Assigned task
From the entries below, work out the number of lines that hold the word "bond", and give that number alone.

(Collected data entries)
# # #

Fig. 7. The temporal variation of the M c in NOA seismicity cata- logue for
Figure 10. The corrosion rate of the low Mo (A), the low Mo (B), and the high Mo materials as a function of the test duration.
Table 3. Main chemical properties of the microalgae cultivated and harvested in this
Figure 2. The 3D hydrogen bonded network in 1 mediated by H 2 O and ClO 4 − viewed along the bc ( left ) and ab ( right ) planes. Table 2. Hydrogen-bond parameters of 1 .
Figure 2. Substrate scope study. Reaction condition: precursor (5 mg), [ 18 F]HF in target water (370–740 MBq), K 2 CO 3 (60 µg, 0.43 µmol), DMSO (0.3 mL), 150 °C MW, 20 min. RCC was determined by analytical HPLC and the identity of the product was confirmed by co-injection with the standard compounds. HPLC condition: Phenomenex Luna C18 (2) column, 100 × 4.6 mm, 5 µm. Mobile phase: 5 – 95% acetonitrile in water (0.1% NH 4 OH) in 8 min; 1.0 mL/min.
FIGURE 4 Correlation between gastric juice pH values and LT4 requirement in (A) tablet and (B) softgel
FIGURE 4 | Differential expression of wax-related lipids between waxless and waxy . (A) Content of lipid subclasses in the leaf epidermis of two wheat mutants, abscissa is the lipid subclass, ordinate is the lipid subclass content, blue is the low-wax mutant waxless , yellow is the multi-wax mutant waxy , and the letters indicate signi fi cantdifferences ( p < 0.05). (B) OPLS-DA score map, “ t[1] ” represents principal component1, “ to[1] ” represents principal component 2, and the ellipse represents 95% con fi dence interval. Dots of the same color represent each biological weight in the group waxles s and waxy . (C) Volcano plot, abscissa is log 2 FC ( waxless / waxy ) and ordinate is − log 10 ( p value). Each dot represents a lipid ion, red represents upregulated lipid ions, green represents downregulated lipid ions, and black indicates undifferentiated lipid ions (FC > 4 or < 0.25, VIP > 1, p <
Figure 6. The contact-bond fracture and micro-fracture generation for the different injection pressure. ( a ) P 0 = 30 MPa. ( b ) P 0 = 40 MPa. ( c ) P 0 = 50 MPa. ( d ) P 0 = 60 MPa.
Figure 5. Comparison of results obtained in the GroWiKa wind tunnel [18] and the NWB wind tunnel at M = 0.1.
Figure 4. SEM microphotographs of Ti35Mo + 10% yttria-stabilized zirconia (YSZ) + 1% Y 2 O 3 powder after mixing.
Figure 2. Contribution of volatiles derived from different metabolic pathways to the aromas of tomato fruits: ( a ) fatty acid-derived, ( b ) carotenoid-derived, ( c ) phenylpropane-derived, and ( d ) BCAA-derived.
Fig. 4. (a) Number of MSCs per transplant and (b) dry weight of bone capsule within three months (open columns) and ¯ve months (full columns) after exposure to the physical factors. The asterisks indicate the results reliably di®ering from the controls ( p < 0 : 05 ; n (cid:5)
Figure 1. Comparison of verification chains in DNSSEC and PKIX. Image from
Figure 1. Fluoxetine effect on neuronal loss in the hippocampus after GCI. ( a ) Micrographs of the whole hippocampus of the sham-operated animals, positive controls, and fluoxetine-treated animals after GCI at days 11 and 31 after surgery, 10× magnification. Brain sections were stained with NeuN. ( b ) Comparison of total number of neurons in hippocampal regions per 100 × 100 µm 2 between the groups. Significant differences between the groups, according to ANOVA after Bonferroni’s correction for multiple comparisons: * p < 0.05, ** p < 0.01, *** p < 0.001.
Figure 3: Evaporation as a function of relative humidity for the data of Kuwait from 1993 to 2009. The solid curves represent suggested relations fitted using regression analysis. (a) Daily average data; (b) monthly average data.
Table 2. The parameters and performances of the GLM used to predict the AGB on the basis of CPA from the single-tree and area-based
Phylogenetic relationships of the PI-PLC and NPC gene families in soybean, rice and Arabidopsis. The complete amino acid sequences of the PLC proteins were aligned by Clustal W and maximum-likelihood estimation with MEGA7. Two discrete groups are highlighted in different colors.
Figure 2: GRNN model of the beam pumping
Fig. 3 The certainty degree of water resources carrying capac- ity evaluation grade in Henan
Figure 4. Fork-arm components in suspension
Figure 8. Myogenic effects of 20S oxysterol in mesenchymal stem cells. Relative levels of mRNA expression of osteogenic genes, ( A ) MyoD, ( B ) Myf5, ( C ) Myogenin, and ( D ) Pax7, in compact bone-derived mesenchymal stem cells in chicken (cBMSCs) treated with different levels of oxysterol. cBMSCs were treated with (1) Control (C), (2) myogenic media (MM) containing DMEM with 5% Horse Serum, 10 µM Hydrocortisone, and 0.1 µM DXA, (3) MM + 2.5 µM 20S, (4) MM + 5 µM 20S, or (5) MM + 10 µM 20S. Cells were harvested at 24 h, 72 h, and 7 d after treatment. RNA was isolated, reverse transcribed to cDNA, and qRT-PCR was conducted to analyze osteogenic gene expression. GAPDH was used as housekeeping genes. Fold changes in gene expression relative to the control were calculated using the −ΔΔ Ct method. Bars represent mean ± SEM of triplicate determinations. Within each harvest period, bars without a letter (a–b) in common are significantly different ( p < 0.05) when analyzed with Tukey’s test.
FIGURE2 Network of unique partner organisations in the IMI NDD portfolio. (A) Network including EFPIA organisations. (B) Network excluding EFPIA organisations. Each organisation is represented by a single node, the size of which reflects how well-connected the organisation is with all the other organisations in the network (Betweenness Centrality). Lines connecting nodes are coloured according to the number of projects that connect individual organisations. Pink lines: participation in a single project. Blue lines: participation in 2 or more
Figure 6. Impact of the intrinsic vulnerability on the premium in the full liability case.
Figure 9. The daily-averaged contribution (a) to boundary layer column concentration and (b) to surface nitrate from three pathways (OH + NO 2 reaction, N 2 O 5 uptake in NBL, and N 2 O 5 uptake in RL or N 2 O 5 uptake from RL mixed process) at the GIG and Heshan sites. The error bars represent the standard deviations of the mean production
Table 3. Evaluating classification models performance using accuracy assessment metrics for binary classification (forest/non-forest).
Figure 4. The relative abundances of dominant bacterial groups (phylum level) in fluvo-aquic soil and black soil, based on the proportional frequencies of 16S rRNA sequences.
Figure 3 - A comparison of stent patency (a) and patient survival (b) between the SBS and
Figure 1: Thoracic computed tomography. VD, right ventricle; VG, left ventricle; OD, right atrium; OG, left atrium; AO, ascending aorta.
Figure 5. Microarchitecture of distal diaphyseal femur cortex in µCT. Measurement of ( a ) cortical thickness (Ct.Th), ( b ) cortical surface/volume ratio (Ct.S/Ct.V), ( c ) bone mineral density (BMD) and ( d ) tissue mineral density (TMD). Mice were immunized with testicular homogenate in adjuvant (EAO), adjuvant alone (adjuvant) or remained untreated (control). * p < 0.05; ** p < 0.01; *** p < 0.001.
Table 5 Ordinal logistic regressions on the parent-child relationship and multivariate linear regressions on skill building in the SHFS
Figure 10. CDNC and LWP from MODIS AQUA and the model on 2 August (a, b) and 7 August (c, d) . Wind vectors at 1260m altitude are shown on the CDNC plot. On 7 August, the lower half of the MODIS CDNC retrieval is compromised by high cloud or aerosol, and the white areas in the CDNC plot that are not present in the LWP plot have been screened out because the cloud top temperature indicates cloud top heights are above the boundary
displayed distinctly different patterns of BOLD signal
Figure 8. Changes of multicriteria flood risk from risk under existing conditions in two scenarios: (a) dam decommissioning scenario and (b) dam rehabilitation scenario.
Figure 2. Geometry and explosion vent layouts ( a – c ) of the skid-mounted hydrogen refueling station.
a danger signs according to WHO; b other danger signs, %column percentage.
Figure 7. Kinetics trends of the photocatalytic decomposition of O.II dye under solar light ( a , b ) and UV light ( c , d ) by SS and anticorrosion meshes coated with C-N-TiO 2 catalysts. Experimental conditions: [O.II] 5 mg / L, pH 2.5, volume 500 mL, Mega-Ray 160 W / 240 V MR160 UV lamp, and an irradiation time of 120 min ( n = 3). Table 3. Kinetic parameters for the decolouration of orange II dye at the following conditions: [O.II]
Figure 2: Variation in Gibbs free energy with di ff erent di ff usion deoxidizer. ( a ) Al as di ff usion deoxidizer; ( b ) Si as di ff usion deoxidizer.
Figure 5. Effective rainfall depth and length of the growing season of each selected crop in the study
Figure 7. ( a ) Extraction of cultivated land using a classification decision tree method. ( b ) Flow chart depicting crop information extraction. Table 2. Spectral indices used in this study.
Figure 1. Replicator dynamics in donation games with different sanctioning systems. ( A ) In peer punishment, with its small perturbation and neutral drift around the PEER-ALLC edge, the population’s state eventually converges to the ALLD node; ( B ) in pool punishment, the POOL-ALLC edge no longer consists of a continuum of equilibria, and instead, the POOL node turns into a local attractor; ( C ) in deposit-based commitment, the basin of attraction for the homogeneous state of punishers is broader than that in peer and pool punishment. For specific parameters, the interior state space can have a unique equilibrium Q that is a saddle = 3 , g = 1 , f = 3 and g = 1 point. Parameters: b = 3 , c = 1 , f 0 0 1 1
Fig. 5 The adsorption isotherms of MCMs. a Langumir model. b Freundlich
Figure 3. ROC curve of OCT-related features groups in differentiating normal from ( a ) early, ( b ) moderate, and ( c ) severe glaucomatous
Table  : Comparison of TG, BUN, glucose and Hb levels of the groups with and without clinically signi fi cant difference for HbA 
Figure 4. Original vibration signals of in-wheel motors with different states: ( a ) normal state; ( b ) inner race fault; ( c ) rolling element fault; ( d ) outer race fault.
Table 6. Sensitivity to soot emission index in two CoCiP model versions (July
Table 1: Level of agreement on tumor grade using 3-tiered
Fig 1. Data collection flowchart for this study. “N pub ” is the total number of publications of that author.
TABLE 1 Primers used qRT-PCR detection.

# # #

Exercise output
2